** Opening PAGE EXCERPT block **
- Born: c. 1957 Rochester, New York, U.S.
- Education: Berklee College of Music (B.M., 1979) Pepperdine University (M.B.A.)
- Occupations: Music executive, music supervisor, author
- Known for: Senior Vice President of Television Music at Paramount Pictures; Executive Vice President of The Recording Academy

= David Grossman (music executive) =

American music executive and author

David Grossman (born c. 1957) is an American music executive and author. He served as Senior Vice President of Television Music at Paramount Pictures Television Group for approximately 16 years, overseeing music for television productions that earned nine Primetime Emmy Awards, and subsequently as Executive Vice President of The Recording Academy.

== Early life and education ==

Grossman was born in Rochester, New York. He began performing at age 17 as a drummer with the international performing arts group Up with People. He attended the Berklee College of Music, graduating with a degree in music composition in 1979, and later earned a Master of Business Administration from Pepperdine University. He received the Distinguished Alumni Award from Berklee College of Music.
** Closing PAGE EXCERPT block **
** Opening DATA SHOWN block **
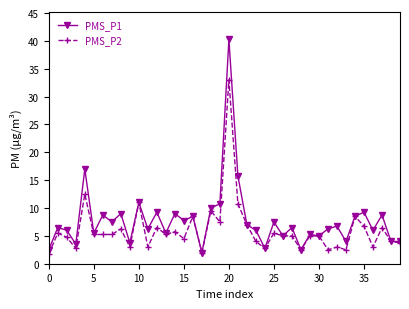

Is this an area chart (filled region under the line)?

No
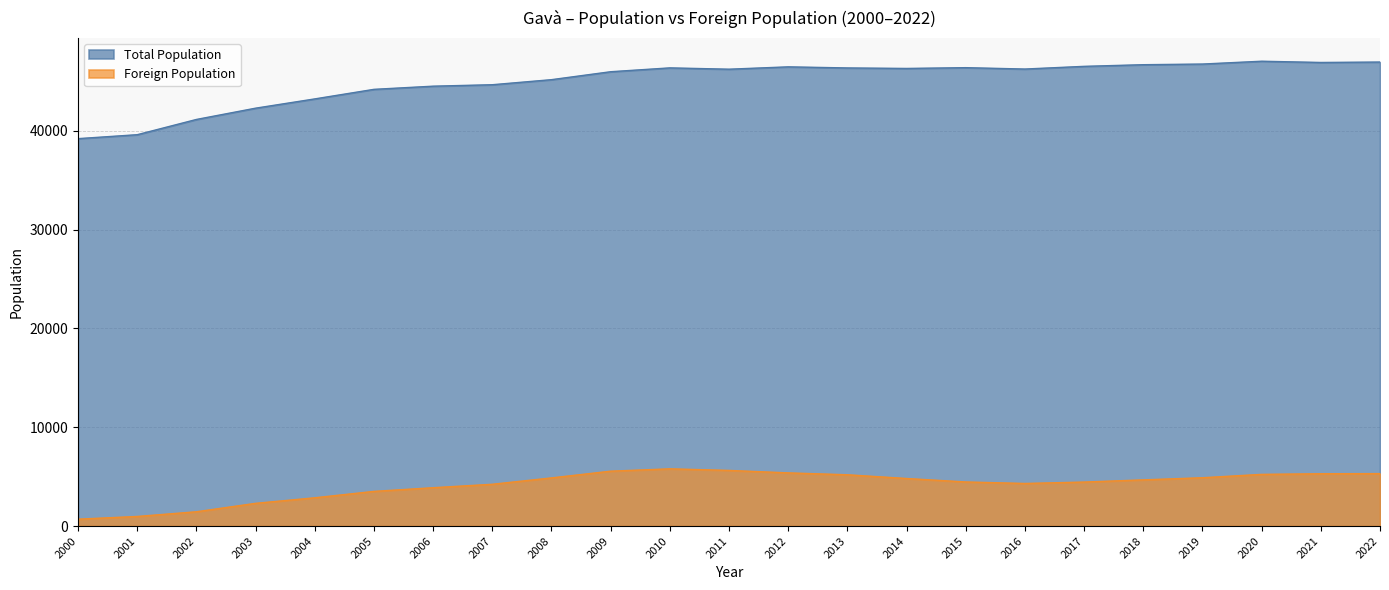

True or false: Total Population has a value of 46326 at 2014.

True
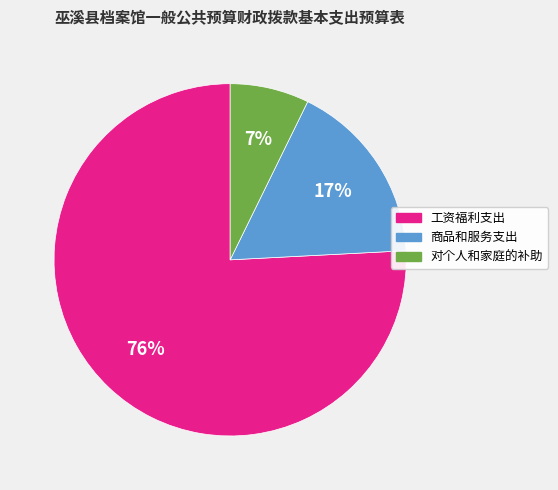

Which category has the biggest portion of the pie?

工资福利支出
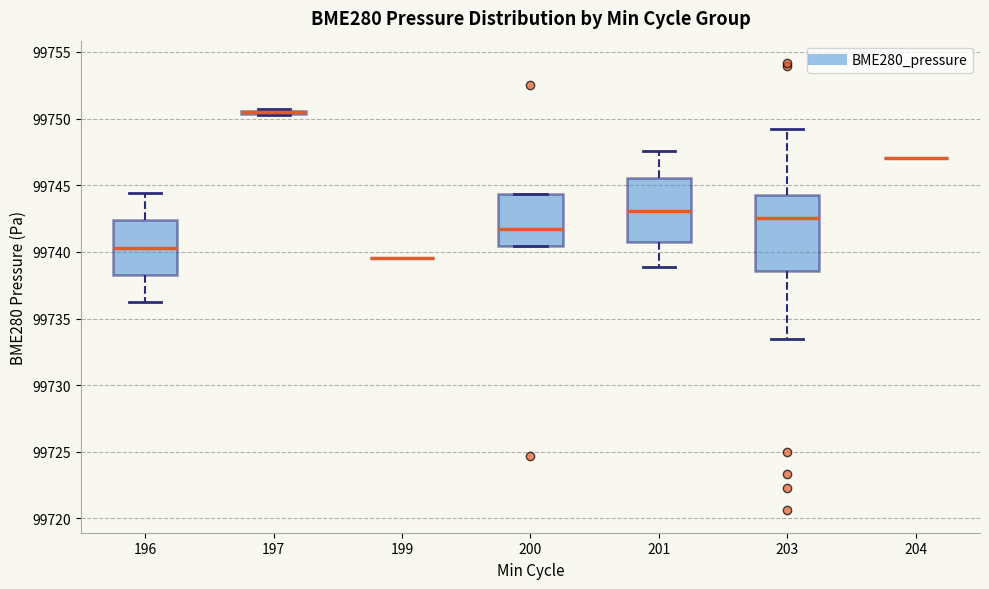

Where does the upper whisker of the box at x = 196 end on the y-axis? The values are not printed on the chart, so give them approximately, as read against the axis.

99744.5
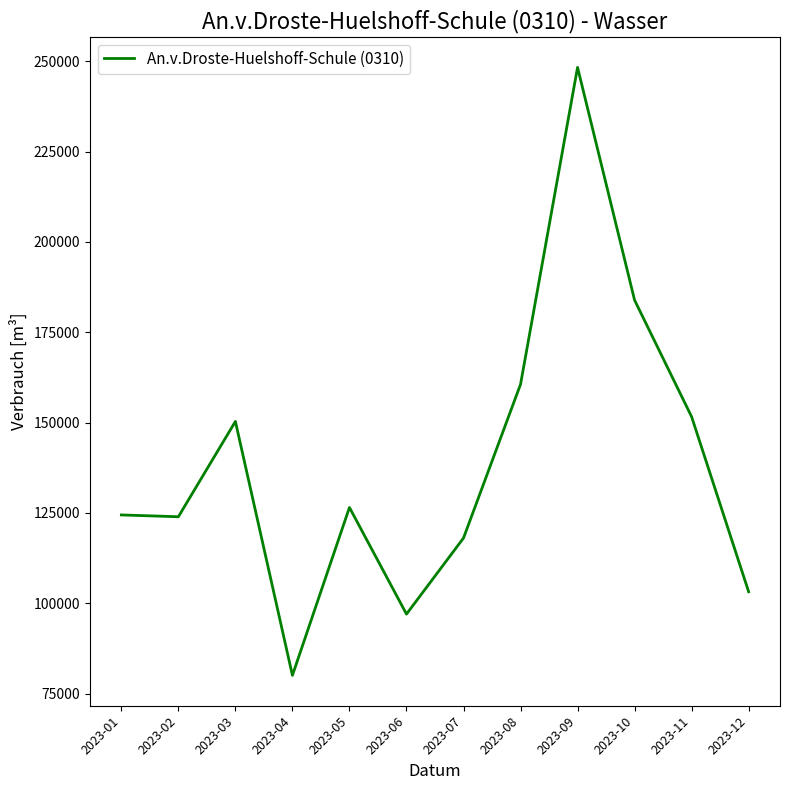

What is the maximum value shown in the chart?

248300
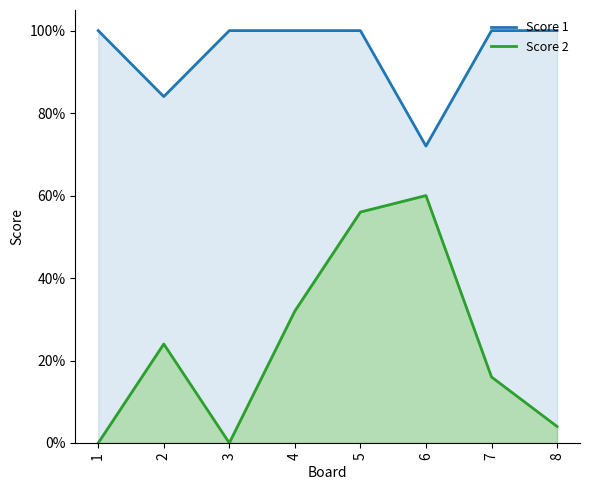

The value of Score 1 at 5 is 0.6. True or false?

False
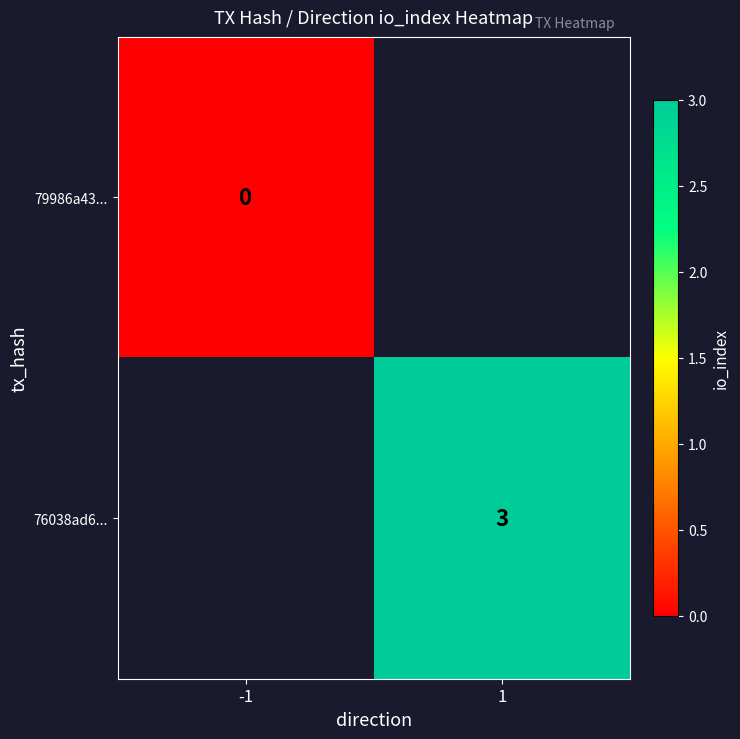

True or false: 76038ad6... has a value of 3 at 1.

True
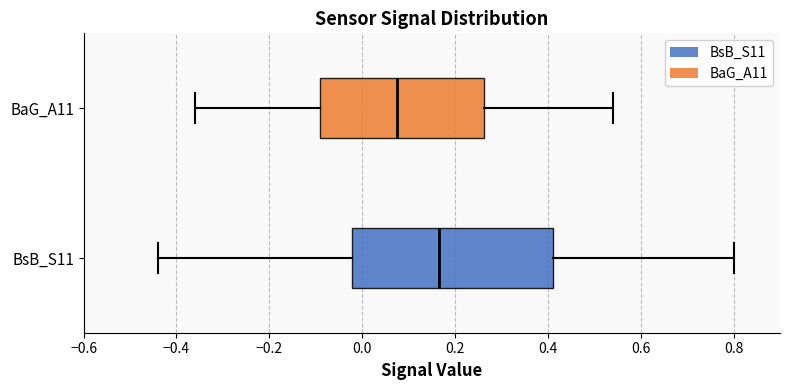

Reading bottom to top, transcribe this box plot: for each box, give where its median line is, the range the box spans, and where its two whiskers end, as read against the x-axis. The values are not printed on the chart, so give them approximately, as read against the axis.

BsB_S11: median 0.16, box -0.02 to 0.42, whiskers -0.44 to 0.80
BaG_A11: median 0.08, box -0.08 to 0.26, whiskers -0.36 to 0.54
** Closing DATA SHOWN block **
** Opening DATA SHOWN block **
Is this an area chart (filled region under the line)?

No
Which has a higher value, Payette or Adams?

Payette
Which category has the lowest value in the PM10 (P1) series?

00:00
** Closing DATA SHOWN block **
** Opening DATA SHOWN block **
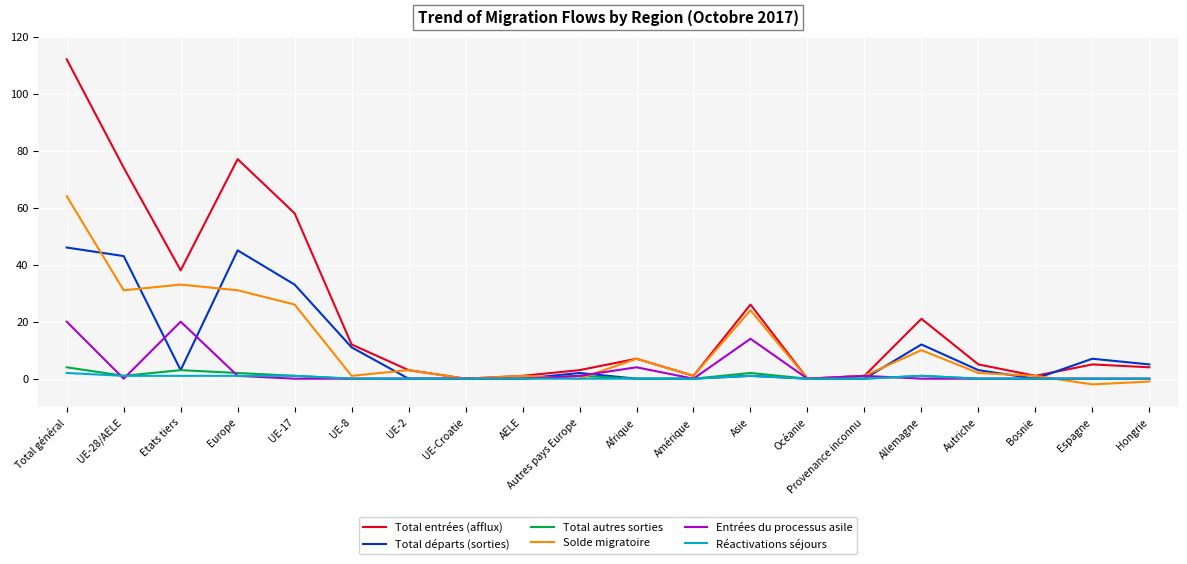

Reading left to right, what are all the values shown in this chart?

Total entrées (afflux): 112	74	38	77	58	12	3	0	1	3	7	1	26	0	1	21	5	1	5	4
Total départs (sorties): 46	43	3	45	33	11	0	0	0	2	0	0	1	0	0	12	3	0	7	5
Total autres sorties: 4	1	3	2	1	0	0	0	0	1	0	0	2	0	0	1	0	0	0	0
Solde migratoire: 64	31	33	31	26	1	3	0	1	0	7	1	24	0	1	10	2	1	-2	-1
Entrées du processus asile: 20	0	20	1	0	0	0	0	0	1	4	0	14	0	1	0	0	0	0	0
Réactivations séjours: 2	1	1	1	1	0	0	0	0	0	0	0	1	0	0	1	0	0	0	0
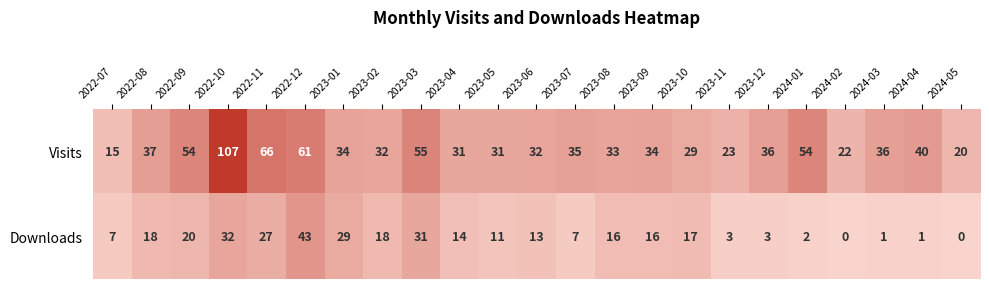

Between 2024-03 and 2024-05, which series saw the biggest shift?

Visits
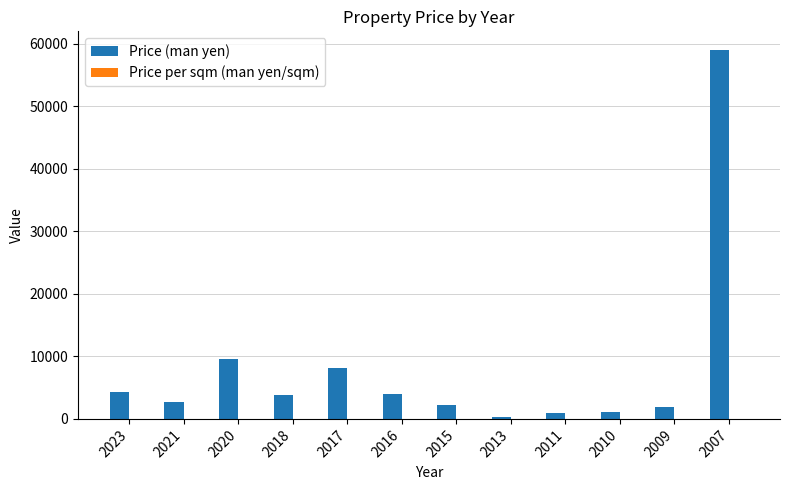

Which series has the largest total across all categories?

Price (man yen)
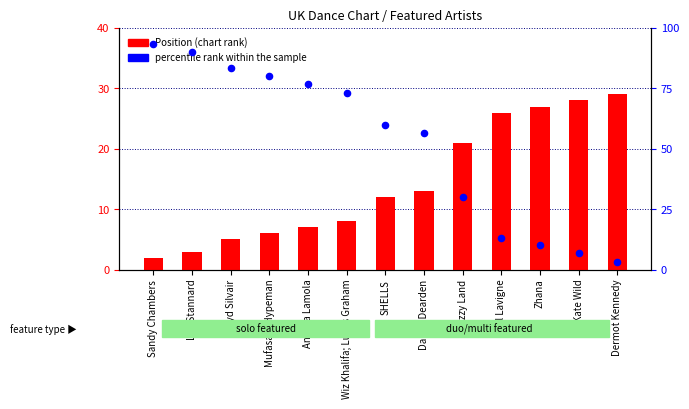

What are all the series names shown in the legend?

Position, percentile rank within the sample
** Closing DATA SHOWN block **
TO DO:
(1) Retype part of the David Grossman biography, beginning at the words "- Education: Berklee" and stopping after the words "The Recording Academy.".
(2) In one to three sentences, explain what the David Grossman biography gives as the basis for describing Grossman as a music executive.
(3) Proceed with the David Grossman biography from the point where it stops.

EXERCISE ANSWERS:
(1)
- Education: Berklee College of Music (B.M., 1979) Pepperdine University (M.B.A.)
- Occupations: Music executive, music supervisor, author
- Known for: Senior Vice President of Television Music at Paramount Pictures; Executive Vice President of The Recording Academy

= David Grossman (music executive) =

American music executive and author

David Grossman (born c. 1957) is an American music executive and author. He served as Senior Vice President of Television Music at Paramount Pictures Television Group for approximately 16 years, overseeing music for television productions that earned nine Primetime Emmy Awards, and subsequently as Executive Vice President of The Recording Academy.

(2) The biography says he served for approximately 16 years as Senior Vice President of Television Music at Paramount Pictures Television Group. In that role he oversaw music for television productions that earned nine Primetime Emmy Awards, and he later became Executive Vice President of The Recording Academy.

(3)
== Career ==

=== Paramount Pictures ===

After graduating from Berklee, Grossman worked as a freelance drummer and percussionist in Los Angeles before transitioning into music management for the television industry. He joined the music division of Paramount Pictures Television Group, where he served as Senior Vice President of Television Music for approximately 16 years. In that role he oversaw music production and licensing for television productions including Star Trek: The Next Generation, Frasier, Cheers, and Entertainment Tonight. Productions under his supervision earned nine Primetime Emmy Awards and more than 30 nominations during his tenure. A 2000 cover story in Film Music magazine featured him discussing the direction of television music licensing and production. In 2002, Variety reported his promotion to Senior Vice President within the studio's music division.

=== The Recording Academy ===

In March 2006, Grossman was appointed Executive Vice President of The Recording Academy, reporting to President Neil Portnow. In the role he managed business development, artist relations, and long-range planning for the organization. He also served on the board of Mr. Holland's Opus Foundation, a nonprofit supporting music education in underfunded schools.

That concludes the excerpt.